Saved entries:
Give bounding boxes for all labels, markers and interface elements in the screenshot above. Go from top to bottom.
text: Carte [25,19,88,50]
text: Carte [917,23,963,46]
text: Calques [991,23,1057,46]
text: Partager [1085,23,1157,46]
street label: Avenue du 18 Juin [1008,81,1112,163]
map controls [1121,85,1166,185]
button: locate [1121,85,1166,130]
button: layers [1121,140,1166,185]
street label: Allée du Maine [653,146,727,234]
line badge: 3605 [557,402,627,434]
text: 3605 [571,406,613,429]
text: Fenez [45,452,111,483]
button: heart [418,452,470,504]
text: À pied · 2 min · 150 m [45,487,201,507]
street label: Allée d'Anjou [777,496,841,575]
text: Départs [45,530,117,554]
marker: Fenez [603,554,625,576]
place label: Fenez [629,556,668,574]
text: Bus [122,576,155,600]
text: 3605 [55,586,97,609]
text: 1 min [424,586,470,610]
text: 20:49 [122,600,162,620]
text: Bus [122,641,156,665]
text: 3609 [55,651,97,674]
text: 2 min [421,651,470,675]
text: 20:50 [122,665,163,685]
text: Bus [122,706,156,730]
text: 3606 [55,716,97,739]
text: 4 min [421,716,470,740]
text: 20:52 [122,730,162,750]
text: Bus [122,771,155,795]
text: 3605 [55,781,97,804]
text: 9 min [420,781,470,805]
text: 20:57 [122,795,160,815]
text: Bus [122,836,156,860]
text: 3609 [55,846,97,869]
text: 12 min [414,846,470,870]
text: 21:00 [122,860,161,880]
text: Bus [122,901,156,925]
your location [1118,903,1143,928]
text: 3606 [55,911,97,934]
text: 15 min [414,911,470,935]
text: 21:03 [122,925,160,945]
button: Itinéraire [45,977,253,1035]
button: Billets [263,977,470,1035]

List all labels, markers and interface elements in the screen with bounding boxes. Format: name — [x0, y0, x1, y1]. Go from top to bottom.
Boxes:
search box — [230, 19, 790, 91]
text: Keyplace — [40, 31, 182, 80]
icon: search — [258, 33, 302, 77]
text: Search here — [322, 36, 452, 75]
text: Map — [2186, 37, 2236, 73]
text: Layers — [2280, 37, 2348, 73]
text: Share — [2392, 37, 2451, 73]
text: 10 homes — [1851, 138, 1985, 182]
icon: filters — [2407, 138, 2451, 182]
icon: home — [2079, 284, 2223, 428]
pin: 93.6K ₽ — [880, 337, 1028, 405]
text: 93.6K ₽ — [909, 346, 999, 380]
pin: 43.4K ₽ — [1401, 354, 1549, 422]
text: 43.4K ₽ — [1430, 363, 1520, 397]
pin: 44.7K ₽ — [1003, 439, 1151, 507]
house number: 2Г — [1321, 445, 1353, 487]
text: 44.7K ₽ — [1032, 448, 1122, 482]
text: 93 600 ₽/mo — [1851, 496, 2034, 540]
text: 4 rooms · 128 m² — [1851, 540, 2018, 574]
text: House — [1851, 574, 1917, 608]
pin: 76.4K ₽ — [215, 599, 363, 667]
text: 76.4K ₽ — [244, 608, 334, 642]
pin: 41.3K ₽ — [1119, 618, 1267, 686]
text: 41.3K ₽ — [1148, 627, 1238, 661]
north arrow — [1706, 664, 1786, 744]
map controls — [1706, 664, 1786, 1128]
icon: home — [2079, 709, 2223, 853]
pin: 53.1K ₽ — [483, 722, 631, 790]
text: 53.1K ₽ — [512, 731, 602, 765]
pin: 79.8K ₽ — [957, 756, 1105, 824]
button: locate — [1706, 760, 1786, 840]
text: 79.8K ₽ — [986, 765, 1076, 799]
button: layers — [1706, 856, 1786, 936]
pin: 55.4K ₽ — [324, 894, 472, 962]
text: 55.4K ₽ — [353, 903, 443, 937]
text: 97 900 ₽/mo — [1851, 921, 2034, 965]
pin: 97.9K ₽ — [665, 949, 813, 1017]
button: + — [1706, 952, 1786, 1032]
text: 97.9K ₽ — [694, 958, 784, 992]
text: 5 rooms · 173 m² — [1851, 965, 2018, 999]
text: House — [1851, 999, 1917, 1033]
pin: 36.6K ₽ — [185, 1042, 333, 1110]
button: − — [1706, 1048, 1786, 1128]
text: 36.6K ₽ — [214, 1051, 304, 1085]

• Task item
What is needed is each line of the data, printed exactly.

• Exercise output
Give bounding boxes for all labels, markers and interface elements in the screenshot above. Go from top to bottom.
text: Carte [25,19,88,50]
text: Carte [917,23,963,46]
text: Calques [991,23,1057,46]
text: Partager [1085,23,1157,46]
street label: Avenue du 18 Juin [1008,81,1112,163]
map controls [1121,85,1166,185]
button: locate [1121,85,1166,130]
button: layers [1121,140,1166,185]
street label: Allée du Maine [653,146,727,234]
line badge: 3605 [557,402,627,434]
text: 3605 [571,406,613,429]
text: Fenez [45,452,111,483]
button: heart [418,452,470,504]
text: À pied · 2 min · 150 m [45,487,201,507]
street label: Allée d'Anjou [777,496,841,575]
text: Départs [45,530,117,554]
marker: Fenez [603,554,625,576]
place label: Fenez [629,556,668,574]
text: Bus [122,576,155,600]
text: 3605 [55,586,97,609]
text: 1 min [424,586,470,610]
text: 20:49 [122,600,162,620]
text: Bus [122,641,156,665]
text: 3609 [55,651,97,674]
text: 2 min [421,651,470,675]
text: 20:50 [122,665,163,685]
text: Bus [122,706,156,730]
text: 3606 [55,716,97,739]
text: 4 min [421,716,470,740]
text: 20:52 [122,730,162,750]
text: Bus [122,771,155,795]
text: 3605 [55,781,97,804]
text: 9 min [420,781,470,805]
text: 20:57 [122,795,160,815]
text: Bus [122,836,156,860]
text: 3609 [55,846,97,869]
text: 12 min [414,846,470,870]
text: 21:00 [122,860,161,880]
text: Bus [122,901,156,925]
your location [1118,903,1143,928]
text: 3606 [55,911,97,934]
text: 15 min [414,911,470,935]
text: 21:03 [122,925,160,945]
button: Itinéraire [45,977,253,1035]
button: Billets [263,977,470,1035]

List all labels, markers and interface elements in the screen with bounding boxes. Format: name — [x0, y0, x1, y1]. Go from top to bottom.
Boxes:
search box — [230, 19, 790, 91]
text: Keyplace — [40, 31, 182, 80]
icon: search — [258, 33, 302, 77]
text: Search here — [322, 36, 452, 75]
text: Map — [2186, 37, 2236, 73]
text: Layers — [2280, 37, 2348, 73]
text: Share — [2392, 37, 2451, 73]
text: 10 homes — [1851, 138, 1985, 182]
icon: filters — [2407, 138, 2451, 182]
icon: home — [2079, 284, 2223, 428]
pin: 93.6K ₽ — [880, 337, 1028, 405]
text: 93.6K ₽ — [909, 346, 999, 380]
pin: 43.4K ₽ — [1401, 354, 1549, 422]
text: 43.4K ₽ — [1430, 363, 1520, 397]
pin: 44.7K ₽ — [1003, 439, 1151, 507]
house number: 2Г — [1321, 445, 1353, 487]
text: 44.7K ₽ — [1032, 448, 1122, 482]
text: 93 600 ₽/mo — [1851, 496, 2034, 540]
text: 4 rooms · 128 m² — [1851, 540, 2018, 574]
text: House — [1851, 574, 1917, 608]
pin: 76.4K ₽ — [215, 599, 363, 667]
text: 76.4K ₽ — [244, 608, 334, 642]
pin: 41.3K ₽ — [1119, 618, 1267, 686]
text: 41.3K ₽ — [1148, 627, 1238, 661]
north arrow — [1706, 664, 1786, 744]
map controls — [1706, 664, 1786, 1128]
icon: home — [2079, 709, 2223, 853]
pin: 53.1K ₽ — [483, 722, 631, 790]
text: 53.1K ₽ — [512, 731, 602, 765]
pin: 79.8K ₽ — [957, 756, 1105, 824]
button: locate — [1706, 760, 1786, 840]
text: 79.8K ₽ — [986, 765, 1076, 799]
button: layers — [1706, 856, 1786, 936]
pin: 55.4K ₽ — [324, 894, 472, 962]
text: 55.4K ₽ — [353, 903, 443, 937]
text: 97 900 ₽/mo — [1851, 921, 2034, 965]
pin: 97.9K ₽ — [665, 949, 813, 1017]
button: + — [1706, 952, 1786, 1032]
text: 97.9K ₽ — [694, 958, 784, 992]
text: 5 rooms · 173 m² — [1851, 965, 2018, 999]
text: House — [1851, 999, 1917, 1033]
pin: 36.6K ₽ — [185, 1042, 333, 1110]
button: − — [1706, 1048, 1786, 1128]
text: 36.6K ₽ — [214, 1051, 304, 1085]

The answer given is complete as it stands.